Few scientists have been fortunate enough to make a single discovery that ultimately revolutionized the practice of medicine. So one might expect Dr. Richard Ablin, who identified prostate-specific antigen (PSA) more than forty years ago, to take satisfaction in the way his accomplishment has transformed the field of urology and the way clinicians detect and treat prostate cancer in the twenty-first century. A study published last week in JAMA Internal Medicine found that even though three major guidelines – from the U.S. Preventive Services Task Force (USPSTF), the American College of Physicians, and the American Urological Association – raise serious concerns about the PSA test's effectiveness and adverse effects, nearly one-half of all men between the ages of 65 and 74 reported being screened with the PSA test within the previous 12 months.
But after reading Dr. Ablin's 2010 New York Times editorial, "The Great Prostate Mistake," and his revelatory followup book, The Great Prostate Hoax, I think he probably feels that the world would have been better off if PSA had remained undiscovered – or, at least, if his discovery had not been so shamelessly exploited by the medical-industrial complex to cause erectile dysfunction and urinary incontinence in a generation of terrified men who had surgery for screen-detected prostate cancers that otherwise would not have bothered them at all.
As longtime readers know, I played a minor role in this saga. Dr. Ablin mentions me on page 174 of his book, during his recap of the excruciating delay between the USPSTF's initial (and unanimous) vote to recommend against PSA screening and the final publication of that report:According to Michael L. LeFevre, MD, the vice chairman of the task force that issued the [2012 USPSTF] report, in 2009 he and his fellow panel members had voted to recommended against PSA testing, but knowing they would have to defend themselves against the inevitable firestorm of criticism – from the AUA and advocacy groups – they slowed the process down, issuing their recommendation three years later in 2012. …
Kenneth Lin, a central researcher on the PSA review panel, resigned in protest. How many men might have been spared an unnecessary life-changing radical prostatectomy during that delay? ... LeFevre’s admission speaks to the culture of fear promulgated by the prostate cancer industry. And in this case the industry won. Between 2009 and 2012, it obtained a three-year window of opportunity during which more than 3 million more men had painful needle biopsies and about 300,000 of those men needlessly had their prostate glands cut out of their bodies.

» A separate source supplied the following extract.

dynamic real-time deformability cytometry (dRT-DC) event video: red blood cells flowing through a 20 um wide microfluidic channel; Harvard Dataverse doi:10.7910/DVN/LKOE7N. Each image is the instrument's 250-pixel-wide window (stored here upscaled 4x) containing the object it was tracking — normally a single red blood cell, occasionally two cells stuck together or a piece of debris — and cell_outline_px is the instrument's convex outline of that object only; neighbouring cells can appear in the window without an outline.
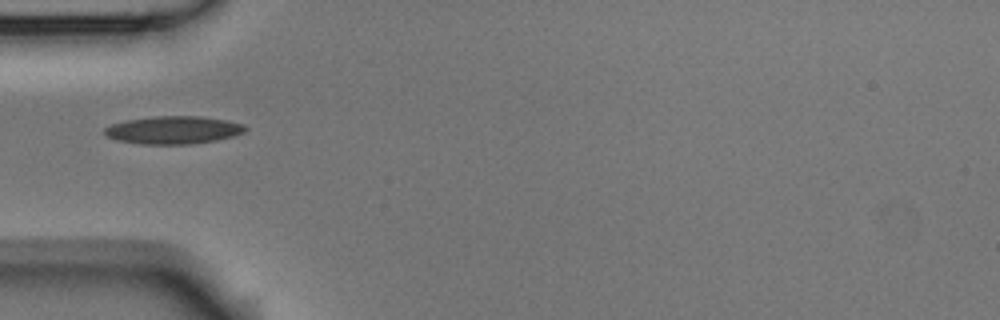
{"species": "Egyptian fruit bat (a non-hibernating species)", "species_latin": "Rousettus aegyptiacus", "temperature_condition": "room temperature", "stored_images_in_passage": 8, "camera_frame_rate_fps": 3000, "um_per_image_px": 0.085, "animal": {"sex": "male"}, "frame": {"image": 1, "passage_image": 5, "time_ms": 1.333, "image_size_px": [1000, 320], "cell_outline_px": [[248, 128], [244, 132], [236, 136], [216, 140], [188, 144], [140, 144], [116, 140], [108, 136], [104, 132], [104, 128], [112, 124], [124, 120], [152, 116], [200, 116], [228, 120], [244, 124]], "centroid_in_image_um": [14.76, 11.04], "position_along_channel_um": 70.2, "area_um2": 23.0}}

It wasn't just the "prostate cancer industry" that was supplying fear and pressure. After being thrown under the bus by the Obama administration when the furor over downgrading its recommendation on breast cancer screening for women in their 40s threatened to derail the Affordable Care Act, USPSTF members weren't convinced that they could count on the Department of Health and Human Services to protect them from prostate cancer fallout less than a year later. They were right to worry. In October 2010, my boss at the Agency for Healthcare Research and Quality received explicit instructions from the White House to call off the Task Force's November meeting (where prostate cancer screening would be reconsidered). With no good options, Dr. Ned Calonge, the outgoing Chair, decided to cancel the meeting himself, allowing the USPSTF to save face and not be pigeonholed as a partisan panel that only produced scientific statements supportive of the administration's goals (which, to my jaded eye, boiled down to extolling the benefits of "free" screenings and downplaying or shelving inconvenient evidence of harm).
It wasn't just the "prostate cancer industry" that was supplying fear and pressure. After being thrown under the bus by the Obama administration when the furor over downgrading its recommendation on breast cancer screening for women in their 40s threatened to derail the Affordable Care Act, USPSTF members weren't convinced that they could count on the Department of Health and Human Services to protect them from prostate cancer fallout less than a year later. They were right to worry. In October 2010, my boss at the Agency for Healthcare Research and Quality received explicit instructions from the White House to call off the Task Force's November meeting (where prostate cancer screening would be reconsidered). With no good options, Dr. Ned Calonge, the outgoing Chair, decided to cancel the meeting himself, allowing the USPSTF to save face and not be pigeonholed as a partisan panel that only produced scientific statements supportive of the administration's goals (which, to my jaded eye, boiled down to extolling the benefits of "free" screenings and downplaying or shelving inconvenient evidence of harm).
Today, Dr. Ablin is hardly alone in calling for an end to PSA screening for prostate cancer. Dr. Vinay Prasad, who has written widely about medical reversals, recently chimed in with "It Is Time To Stop Screening for Prostate Cancer," where he observed that "the history of the PSA test will one day serve as a reminder that, although all of us in health care want to do everything possible to reduce the mortality of cancer, the early adoption of screening techniques on the basis of insufficient evidence can lead to more harm than good." I could not agree more. PSA screening is a tragedy born from physicians' good intentions. It was a bad idea when it began in the evidence-free world of the early 1990s, and it continues to do far more harm than good to older men today.